After a visit to the Hiroshige Art Museum to see how Hiroshige created his multi-layered woodblock prints, we have a lunch of crispy tempura balls of Sakura (cherry blossom) shrimp. The small pink shrimps, up to 40mm long, are harvested from the nearby bay in spring and autumn.
In the evenings, we enjoy traditional Japanese hospitality in different types of accommodation. We bathe in a traditional cedar bath in a simple inn and sleep on tatami mats in an upmarket Ryokan. Soaking in a steaming onsen (bathing facilities) soothes our tired muscles after walking all day in the rain.
An attendant lights the flame beneath the grid. Soon, the inviting scent of freshly cooked fish fills the room.

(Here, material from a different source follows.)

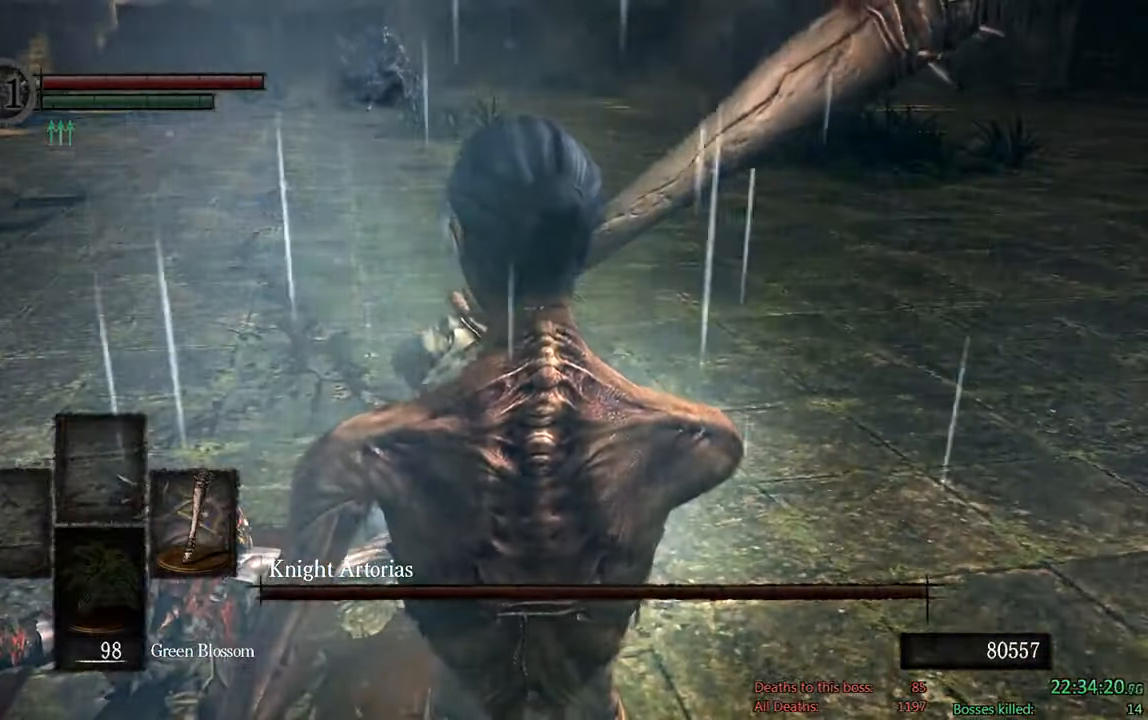
{"buttons": [], "left_stick": "up", "right_stick": "center", "events": [[33, "left_stick", "up"], [266, "right_stick", "left"], [383, "right_stick", "center"]]}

Wearing a simple cotton yukata, the left side wrapped over the right (the other way is for dead people!), I sit at a low table laden with a variety of carefully placed, delicate dishes and bowls filled with pickles, sashimi, rice, miso soup and other delicacies.
One night, we cook slices of marbled wagyu on individual blackened metal plates. The meat melts in my mouth. Another time, a small Japanese horse mackerel rests on a foil-covered grid. An attendant lights the flame beneath the grid. Soon, the inviting scent of freshly cooked fish fills the room.
Each morning, I pulled on my sturdy hiking boots and strode off with my hiking poles. The one day when it rained consistently, my rain gear kept me more or less dry. I wonder how I would have fared with straw sandals, a conical hat and a straw raincoat.
At the end of the walk, I settle into my comfortable seat on the Shinkansen bound for Tokyo. Looking out the window to my left, I see Mount Fuji. It’s as if she’s bidding me farewell.